▶ _INPUT_

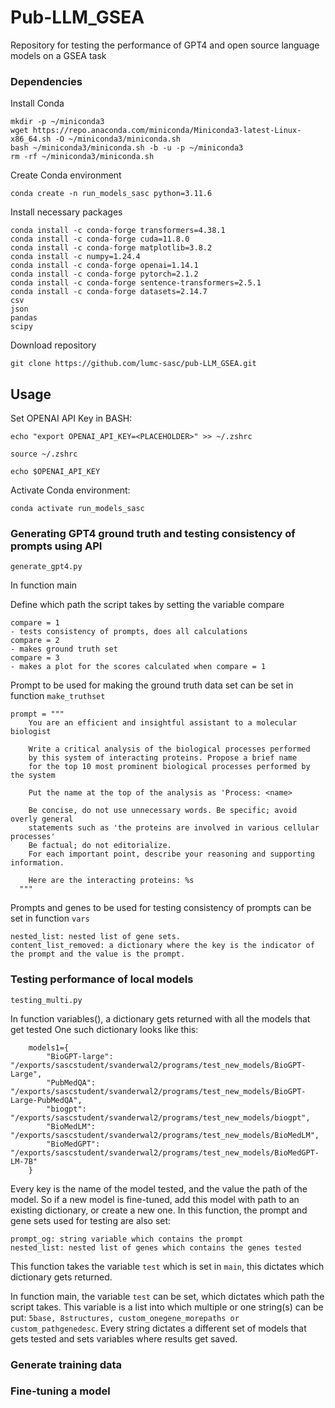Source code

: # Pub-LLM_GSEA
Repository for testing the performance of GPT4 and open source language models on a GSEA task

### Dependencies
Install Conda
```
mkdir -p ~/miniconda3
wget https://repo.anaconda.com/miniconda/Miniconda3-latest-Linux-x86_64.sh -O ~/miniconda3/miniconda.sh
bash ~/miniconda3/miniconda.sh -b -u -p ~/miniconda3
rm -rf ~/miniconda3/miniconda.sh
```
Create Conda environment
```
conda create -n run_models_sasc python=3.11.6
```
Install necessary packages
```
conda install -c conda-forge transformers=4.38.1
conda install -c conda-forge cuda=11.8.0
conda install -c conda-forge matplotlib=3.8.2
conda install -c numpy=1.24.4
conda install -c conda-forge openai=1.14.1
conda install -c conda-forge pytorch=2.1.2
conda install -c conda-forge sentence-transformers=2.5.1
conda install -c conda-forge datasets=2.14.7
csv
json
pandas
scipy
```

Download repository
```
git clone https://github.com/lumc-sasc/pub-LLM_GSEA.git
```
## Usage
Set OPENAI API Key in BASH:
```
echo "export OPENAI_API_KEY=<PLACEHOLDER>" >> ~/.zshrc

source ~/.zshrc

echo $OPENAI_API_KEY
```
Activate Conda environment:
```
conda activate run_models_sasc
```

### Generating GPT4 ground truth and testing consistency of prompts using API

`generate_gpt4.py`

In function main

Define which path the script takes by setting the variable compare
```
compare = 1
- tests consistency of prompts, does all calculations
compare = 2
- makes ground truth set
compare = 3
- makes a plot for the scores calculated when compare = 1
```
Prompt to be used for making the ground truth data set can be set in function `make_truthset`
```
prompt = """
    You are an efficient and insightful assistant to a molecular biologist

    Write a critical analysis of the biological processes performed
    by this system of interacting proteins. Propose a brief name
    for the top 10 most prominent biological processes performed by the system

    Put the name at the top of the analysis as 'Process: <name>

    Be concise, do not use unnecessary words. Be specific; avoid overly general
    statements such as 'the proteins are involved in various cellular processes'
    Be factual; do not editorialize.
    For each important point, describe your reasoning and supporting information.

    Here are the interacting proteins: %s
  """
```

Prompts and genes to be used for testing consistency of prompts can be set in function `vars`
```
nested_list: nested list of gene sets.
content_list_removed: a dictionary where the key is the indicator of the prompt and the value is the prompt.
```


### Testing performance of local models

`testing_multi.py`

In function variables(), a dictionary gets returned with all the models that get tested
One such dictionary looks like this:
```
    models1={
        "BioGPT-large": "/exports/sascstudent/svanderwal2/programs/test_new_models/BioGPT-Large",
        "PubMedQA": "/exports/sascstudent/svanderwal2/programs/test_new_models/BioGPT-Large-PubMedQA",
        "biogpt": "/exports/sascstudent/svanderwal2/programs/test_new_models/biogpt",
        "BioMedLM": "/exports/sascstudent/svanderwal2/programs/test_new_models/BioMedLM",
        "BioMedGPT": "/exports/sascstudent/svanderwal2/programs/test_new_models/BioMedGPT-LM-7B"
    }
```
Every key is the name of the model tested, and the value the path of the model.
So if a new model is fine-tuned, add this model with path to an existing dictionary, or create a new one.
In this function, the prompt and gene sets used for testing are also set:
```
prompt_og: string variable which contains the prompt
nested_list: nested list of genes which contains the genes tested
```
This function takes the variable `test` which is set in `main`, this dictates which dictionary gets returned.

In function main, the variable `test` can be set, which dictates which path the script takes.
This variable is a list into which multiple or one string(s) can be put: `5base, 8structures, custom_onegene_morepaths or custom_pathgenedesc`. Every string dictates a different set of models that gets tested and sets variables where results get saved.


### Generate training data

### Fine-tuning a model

* * *

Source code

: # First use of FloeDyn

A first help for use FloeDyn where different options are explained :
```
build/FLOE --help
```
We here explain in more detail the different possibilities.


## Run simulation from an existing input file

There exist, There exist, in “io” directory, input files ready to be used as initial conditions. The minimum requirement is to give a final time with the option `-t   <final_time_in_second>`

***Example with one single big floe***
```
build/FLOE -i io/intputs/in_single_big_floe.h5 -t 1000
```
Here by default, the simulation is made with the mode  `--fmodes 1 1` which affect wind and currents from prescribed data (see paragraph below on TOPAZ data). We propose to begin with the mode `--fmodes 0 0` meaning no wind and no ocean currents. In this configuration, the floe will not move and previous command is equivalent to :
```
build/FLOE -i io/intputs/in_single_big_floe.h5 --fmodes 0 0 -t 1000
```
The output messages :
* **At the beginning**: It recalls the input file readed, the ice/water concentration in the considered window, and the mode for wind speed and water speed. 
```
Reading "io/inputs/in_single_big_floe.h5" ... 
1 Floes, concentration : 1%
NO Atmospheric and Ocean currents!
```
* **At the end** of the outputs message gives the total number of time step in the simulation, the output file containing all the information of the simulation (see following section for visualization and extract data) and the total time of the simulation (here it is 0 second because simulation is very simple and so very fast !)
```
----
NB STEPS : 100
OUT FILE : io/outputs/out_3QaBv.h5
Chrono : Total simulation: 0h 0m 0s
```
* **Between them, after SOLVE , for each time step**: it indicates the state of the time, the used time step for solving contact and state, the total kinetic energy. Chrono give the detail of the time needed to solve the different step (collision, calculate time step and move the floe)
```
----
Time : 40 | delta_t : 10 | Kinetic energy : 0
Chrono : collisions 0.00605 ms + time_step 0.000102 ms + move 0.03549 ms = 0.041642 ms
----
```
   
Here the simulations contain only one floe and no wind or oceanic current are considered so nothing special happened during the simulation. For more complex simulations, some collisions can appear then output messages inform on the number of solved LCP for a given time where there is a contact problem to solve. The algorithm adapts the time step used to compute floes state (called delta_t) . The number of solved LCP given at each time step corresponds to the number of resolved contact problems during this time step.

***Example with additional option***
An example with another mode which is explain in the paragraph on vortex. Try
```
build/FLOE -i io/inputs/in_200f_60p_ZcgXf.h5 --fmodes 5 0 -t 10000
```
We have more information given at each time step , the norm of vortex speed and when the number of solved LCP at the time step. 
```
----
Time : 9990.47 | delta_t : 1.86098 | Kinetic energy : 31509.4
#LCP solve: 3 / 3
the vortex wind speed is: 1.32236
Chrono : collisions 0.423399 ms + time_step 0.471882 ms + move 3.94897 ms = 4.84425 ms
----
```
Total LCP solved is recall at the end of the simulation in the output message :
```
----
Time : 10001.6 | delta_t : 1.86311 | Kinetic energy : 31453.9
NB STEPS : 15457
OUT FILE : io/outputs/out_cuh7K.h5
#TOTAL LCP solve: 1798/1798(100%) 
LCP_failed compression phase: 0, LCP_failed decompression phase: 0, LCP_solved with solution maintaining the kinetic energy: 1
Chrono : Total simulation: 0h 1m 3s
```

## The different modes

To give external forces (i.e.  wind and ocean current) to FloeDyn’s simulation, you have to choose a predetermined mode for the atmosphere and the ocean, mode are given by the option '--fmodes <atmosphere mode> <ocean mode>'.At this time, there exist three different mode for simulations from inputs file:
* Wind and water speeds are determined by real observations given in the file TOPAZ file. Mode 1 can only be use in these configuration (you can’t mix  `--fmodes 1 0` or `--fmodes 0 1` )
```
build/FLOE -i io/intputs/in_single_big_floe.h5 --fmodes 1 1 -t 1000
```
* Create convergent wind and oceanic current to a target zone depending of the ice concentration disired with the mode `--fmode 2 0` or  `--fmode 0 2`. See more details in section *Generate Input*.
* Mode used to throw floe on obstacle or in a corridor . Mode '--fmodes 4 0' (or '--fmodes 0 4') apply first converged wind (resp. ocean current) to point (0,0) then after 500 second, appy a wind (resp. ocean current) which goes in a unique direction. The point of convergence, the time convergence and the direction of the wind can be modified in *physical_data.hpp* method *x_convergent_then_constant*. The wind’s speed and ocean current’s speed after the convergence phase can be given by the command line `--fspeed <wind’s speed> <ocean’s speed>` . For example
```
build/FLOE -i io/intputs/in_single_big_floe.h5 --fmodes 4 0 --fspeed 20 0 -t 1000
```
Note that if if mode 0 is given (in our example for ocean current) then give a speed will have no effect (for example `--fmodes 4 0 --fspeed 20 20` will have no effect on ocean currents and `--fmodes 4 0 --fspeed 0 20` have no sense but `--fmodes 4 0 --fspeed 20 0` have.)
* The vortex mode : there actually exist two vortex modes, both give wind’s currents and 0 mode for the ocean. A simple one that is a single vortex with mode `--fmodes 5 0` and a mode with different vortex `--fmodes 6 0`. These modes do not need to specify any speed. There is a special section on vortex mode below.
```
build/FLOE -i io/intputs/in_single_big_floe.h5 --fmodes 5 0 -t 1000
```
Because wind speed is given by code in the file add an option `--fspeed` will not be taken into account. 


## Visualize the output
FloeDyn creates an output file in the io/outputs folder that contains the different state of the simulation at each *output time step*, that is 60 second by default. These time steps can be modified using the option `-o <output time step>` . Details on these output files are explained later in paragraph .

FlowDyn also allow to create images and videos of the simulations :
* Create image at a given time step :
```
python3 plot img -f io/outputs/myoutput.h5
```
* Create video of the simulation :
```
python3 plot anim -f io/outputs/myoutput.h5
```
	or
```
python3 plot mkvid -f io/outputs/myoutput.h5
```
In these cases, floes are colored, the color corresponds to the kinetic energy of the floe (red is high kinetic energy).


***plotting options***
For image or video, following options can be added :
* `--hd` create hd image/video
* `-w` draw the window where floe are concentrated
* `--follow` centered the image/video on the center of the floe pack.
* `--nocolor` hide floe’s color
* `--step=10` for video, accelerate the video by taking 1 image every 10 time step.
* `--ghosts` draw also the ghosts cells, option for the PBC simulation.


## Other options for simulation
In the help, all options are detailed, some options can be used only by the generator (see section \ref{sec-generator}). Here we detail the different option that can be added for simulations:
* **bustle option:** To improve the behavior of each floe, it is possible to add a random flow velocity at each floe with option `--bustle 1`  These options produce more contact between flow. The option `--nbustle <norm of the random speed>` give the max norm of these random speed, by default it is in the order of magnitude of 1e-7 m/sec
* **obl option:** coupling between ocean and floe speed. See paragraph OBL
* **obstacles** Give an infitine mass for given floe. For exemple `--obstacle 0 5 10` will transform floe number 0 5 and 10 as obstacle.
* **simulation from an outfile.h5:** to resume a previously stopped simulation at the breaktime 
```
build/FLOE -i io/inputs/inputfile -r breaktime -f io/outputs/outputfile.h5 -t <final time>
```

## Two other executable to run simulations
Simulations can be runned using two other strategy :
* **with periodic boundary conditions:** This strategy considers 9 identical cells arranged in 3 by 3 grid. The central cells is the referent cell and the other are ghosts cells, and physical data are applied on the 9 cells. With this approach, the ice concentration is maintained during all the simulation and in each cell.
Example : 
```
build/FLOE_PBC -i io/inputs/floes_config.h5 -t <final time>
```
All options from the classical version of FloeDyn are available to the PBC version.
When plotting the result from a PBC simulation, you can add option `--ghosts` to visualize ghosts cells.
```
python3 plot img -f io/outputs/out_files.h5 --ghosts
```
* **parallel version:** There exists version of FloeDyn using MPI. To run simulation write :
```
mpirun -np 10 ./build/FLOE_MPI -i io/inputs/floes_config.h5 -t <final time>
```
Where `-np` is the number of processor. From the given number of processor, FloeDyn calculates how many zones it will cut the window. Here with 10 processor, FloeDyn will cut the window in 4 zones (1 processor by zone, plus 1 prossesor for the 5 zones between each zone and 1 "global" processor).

▶ _TASK INSTRUCTIONS_
Answer with one number only, the count of lines in the entries above that hold the string "https".

▶ _ANSWER BOX_
2